◆ REQUIREMENT: Reproduce, exactly and in full, only the lines below from the one containing "只是对进程的 CPU 使用做了限制。**" through the one containing "CPU Cgroup 中的主要参数，包括这三个：**cpu.cfs_quota_us，cpu.cfs_period_us".

◆ MATERIAL TO PROCESS:
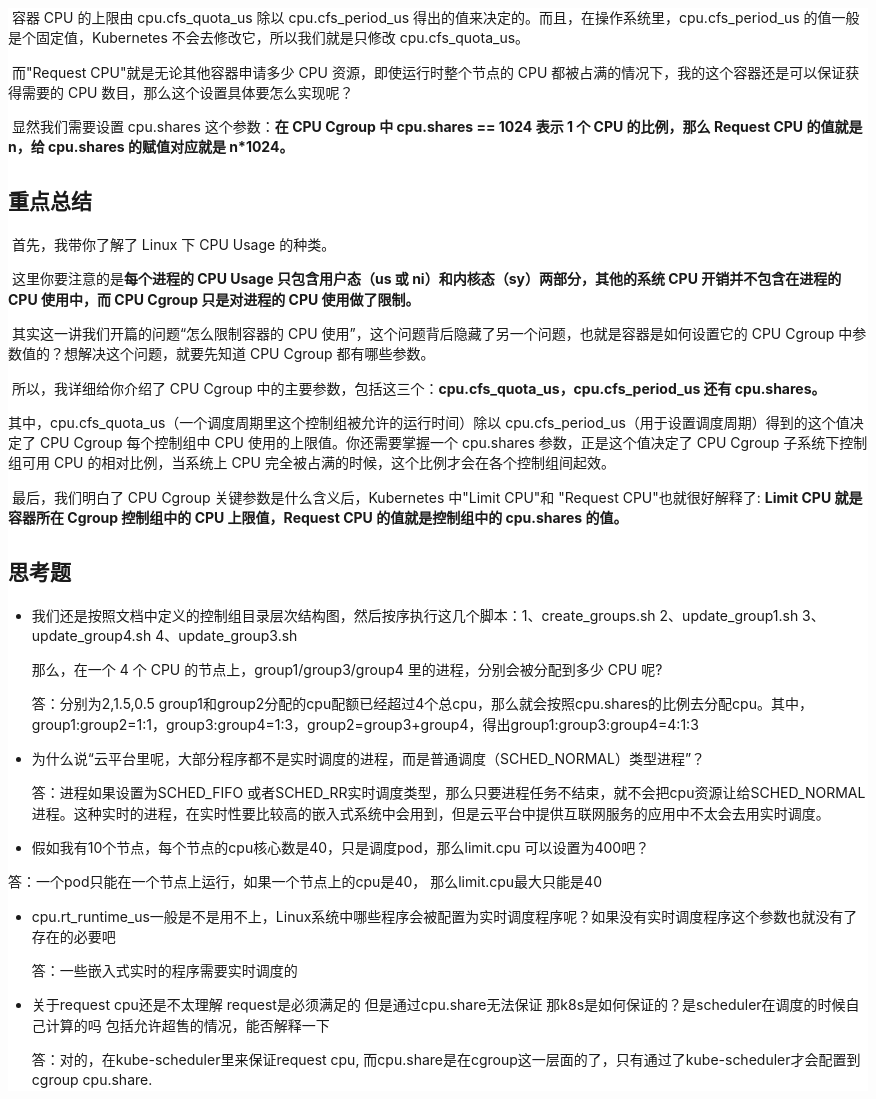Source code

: ​	容器 CPU 的上限由 cpu.cfs_quota_us 除以 cpu.cfs_period_us 得出的值来决定的。而且，在操作系统里，cpu.cfs_period_us 的值一般是个固定值，Kubernetes 不会去修改它，所以我们就是只修改 cpu.cfs_quota_us。

​	而"Request CPU"就是无论其他容器申请多少 CPU 资源，即使运行时整个节点的 CPU 都被占满的情况下，我的这个容器还是可以保证获得需要的 CPU 数目，那么这个设置具体要怎么实现呢？

​	显然我们需要设置 cpu.shares 这个参数：**在 CPU Cgroup 中 cpu.shares == 1024 表示 1 个 CPU 的比例，那么 Request CPU 的值就是 n，给 cpu.shares 的赋值对应就是 n*1024。**

## 重点总结

​	首先，我带你了解了 Linux 下 CPU Usage 的种类。

​	这里你要注意的是**每个进程的 CPU Usage 只包含用户态（us 或 ni）和内核态（sy）两部分，其他的系统 CPU 开销并不包含在进程的 CPU 使用中，而 CPU Cgroup 只是对进程的 CPU 使用做了限制。**

​	其实这一讲我们开篇的问题“怎么限制容器的 CPU 使用”，这个问题背后隐藏了另一个问题，也就是容器是如何设置它的 CPU Cgroup 中参数值的？想解决这个问题，就要先知道 CPU Cgroup 都有哪些参数。

​	所以，我详细给你介绍了 CPU Cgroup 中的主要参数，包括这三个：**cpu.cfs_quota_us，cpu.cfs_period_us 还有 cpu.shares。**

​	其中，cpu.cfs_quota_us（一个调度周期里这个控制组被允许的运行时间）除以 cpu.cfs_period_us（用于设置调度周期）得到的这个值决定了 CPU Cgroup 每个控制组中 CPU 使用的上限值。你还需要掌握一个 cpu.shares 参数，正是这个值决定了 CPU Cgroup 子系统下控制组可用 CPU 的相对比例，当系统上 CPU 完全被占满的时候，这个比例才会在各个控制组间起效。

​	最后，我们明白了 CPU Cgroup 关键参数是什么含义后，Kubernetes 中"Limit CPU"和 "Request CPU"也就很好解释了: **Limit CPU 就是容器所在 Cgroup 控制组中的 CPU 上限值，Request CPU 的值就是控制组中的 cpu.shares 的值。**



## 思考题

- 我们还是按照文档中定义的控制组目录层次结构图，然后按序执行这几个脚本：1、create_groups.sh   2、update_group1.sh                               3、update_group4.sh   4、update_group3.sh

  那么，在一个 4 个 CPU 的节点上，group1/group3/group4 里的进程，分别会被分配到多少 CPU 呢?
  
  答：分别为2,1.5,0.5 group1和group2分配的cpu配额已经超过4个总cpu，那么就会按照cpu.shares的比例去分配cpu。其中，group1:group2=1:1，group3:group4=1:3，group2=group3+group4，得出group1:group3:group4=4:1:3
  
  
  
- 为什么说“云平台里呢，大部分程序都不是实时调度的进程，而是普通调度（SCHED_NORMAL）类型进程”？

  答：进程如果设置为SCHED_FIFO 或者SCHED_RR实时调度类型，那么只要进程任务不结束，就不会把cpu资源让给SCHED_NORMAL进程。这种实时的进程，在实时性要比较高的嵌入式系统中会用到，但是云平台中提供互联网服务的应用中不太会去用实时调度。

-  假如我有10个节点，每个节点的cpu核心数是40，只是调度pod，那么limit.cpu 可以设置为400吧？

  答：一个pod只能在一个节点上运行，如果一个节点上的cpu是40， 那么limit.cpu最大只能是40

- cpu.rt_runtime_us一般是不是用不上，Linux系统中哪些程序会被配置为实时调度程序呢？如果没有实时调度程序这个参数也就没有了存在的必要吧

  答：一些嵌入式实时的程序需要实时调度的

- 关于request cpu还是不太理解 request是必须满足的 但是通过cpu.share无法保证 那k8s是如何保证的？是scheduler在调度的时候自己计算的吗 包括允许超售的情况，能否解释一下

  答：对的，在kube-scheduler里来保证request cpu, 而cpu.share是在cgroup这一层面的了，只有通过了kube-scheduler才会配置到 cgroup cpu.share.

◆ THE COMPLETED TASK:
​	这里你要注意的是**每个进程的 CPU Usage 只包含用户态（us 或 ni）和内核态（sy）两部分，其他的系统 CPU 开销并不包含在进程的 CPU 使用中，而 CPU Cgroup 只是对进程的 CPU 使用做了限制。**

​	其实这一讲我们开篇的问题“怎么限制容器的 CPU 使用”，这个问题背后隐藏了另一个问题，也就是容器是如何设置它的 CPU Cgroup 中参数值的？想解决这个问题，就要先知道 CPU Cgroup 都有哪些参数。

​	所以，我详细给你介绍了 CPU Cgroup 中的主要参数，包括这三个：**cpu.cfs_quota_us，cpu.cfs_period_us 还有 cpu.shares。**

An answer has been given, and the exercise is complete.